COSMOS magazine


Share |


News

'Cool Jupiter' widens search for exoplanets

Thursday, 18 March 2010
Agence France-Presse

Single page print view

CoRoT-9b

This artist's impression of exoplanet Corot-9b, circling its star.

Credit: Instituto de Astrofsica de Canarias

PARIS: Astronomers have found a temperate planet the size of Jupiter that whips around its star at close proximity.

The work is a technical exploit in the field of exoplanets, as planets outside our Solar System are called, they said.

"This is the first [exoplanet] whose properties we can study in depth," said Claire Moutou, one of 60 astronomers who took part in the discovery.

Most exoplanets found are 'hot Jupiters'

More than 400 exoplanets have been spotted since the first came to light in 1995.

To the disappointment of those dreaming of a home from home, none has yet proved to be a small, rocky, watery world like our own.

Instead, most are 'hot Jupiters' - huge gassy balls that are so close to their stars that their surfaces can be scorched to a thousand degrees Celsius (1,800 degrees Fahrenheit) or more.

CoRoT-9 in the constellation Serpens

The new find, named CoRoT-9b after the French orbital telescope that originally spotted it in 2008, takes a little over 95 days to orbit its host star, CoRoT-9, located 1,500 light years away in the constellation of Serpens, the Snake.

By comparison, the planet Mercury takes 88 days to orbit the Sun.

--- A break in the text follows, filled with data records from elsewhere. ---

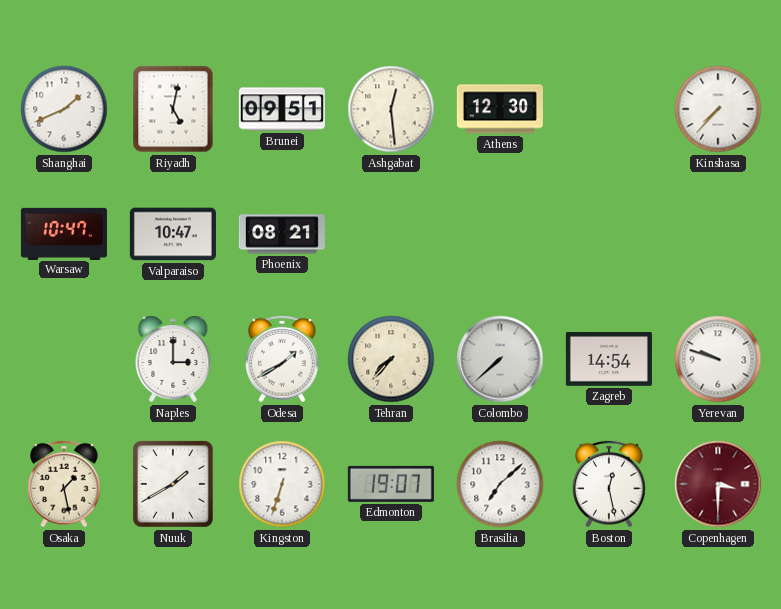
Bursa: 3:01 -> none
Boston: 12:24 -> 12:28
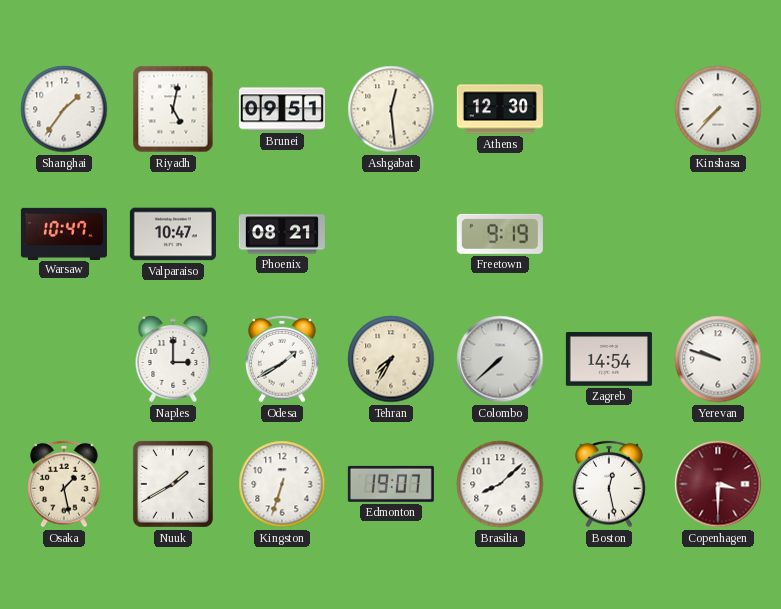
Shanghai: 1:41 -> 1:36
Freetown: none -> 9:19
Tehran: 7:37 -> 7:35
Brasilia: 7:08 -> 8:08
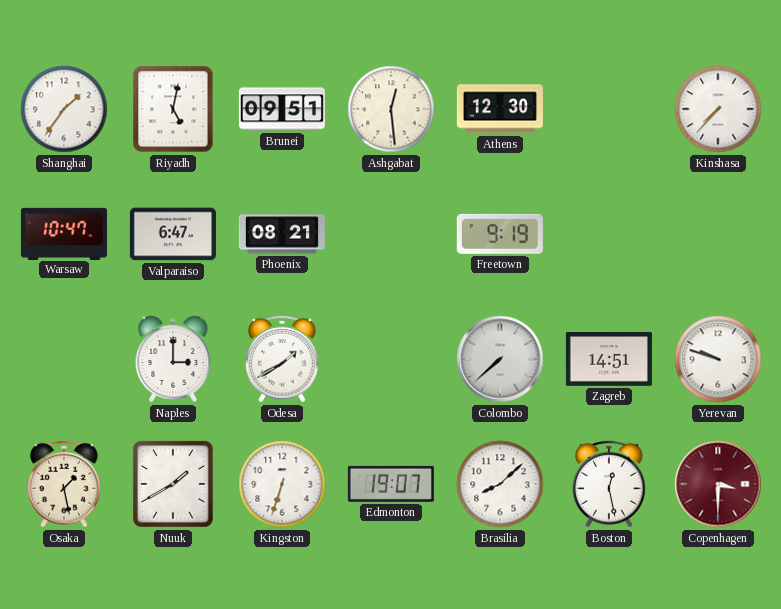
Valparaiso: 10:47 -> 6:47
Tehran: 7:35 -> none
Zagreb: 14:54 -> 14:51
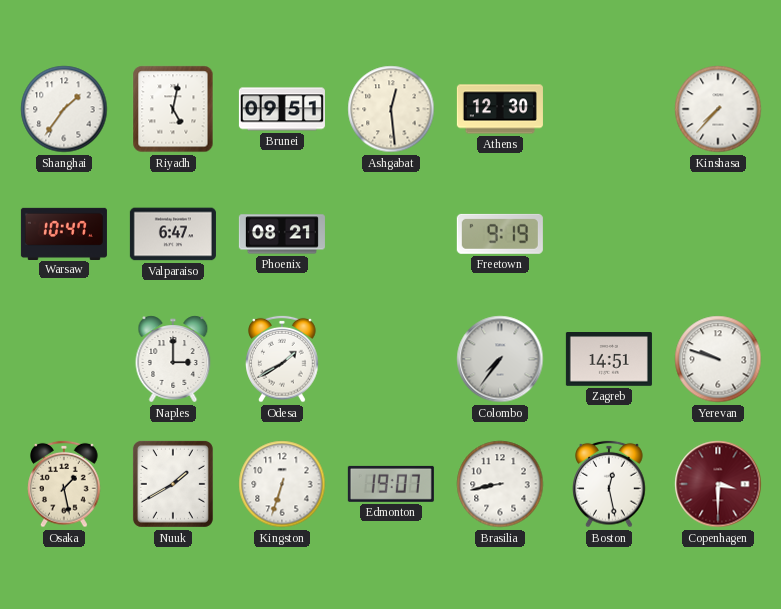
Colombo: 7:38 -> 7:36
Brasilia: 8:08 -> 8:43
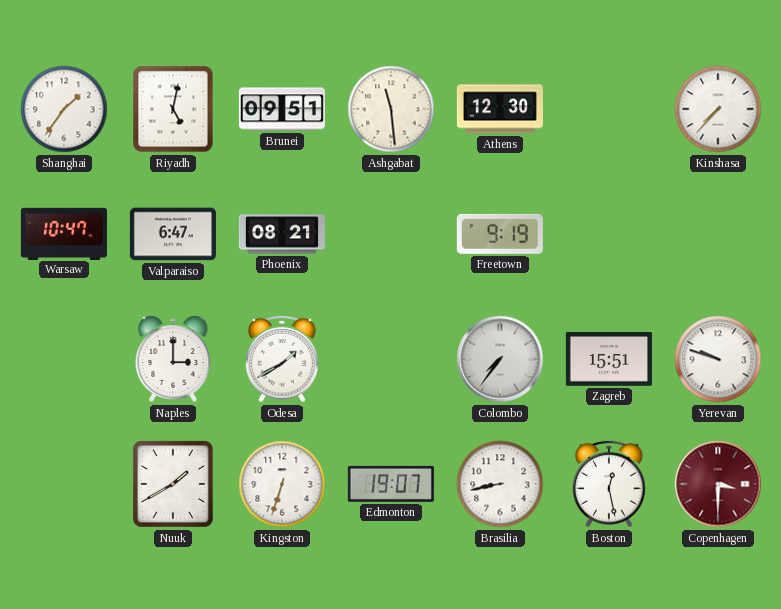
Ashgabat: 12:29 -> 11:29
Zagreb: 14:51 -> 15:51
Osaka: 1:28 -> none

CoRoT-9b, though, is a gas giant with a mass about 80% that of Jupiter and - compared with other such exoplanets - is relatively temperate.

Temp: between 160 and -20°C

It's surface temperature of between 160 and -20°C, according to the research published by the journal Nature.

The big range in estimates stems mainly from uncertainty about the reflectivity of clouds in the planet's upper atmosphere.

CoRoT-9b is one of only 70 exoplanets that have been captured because they happen to transit directly between the star and the telescope, allowing scientists to study it further.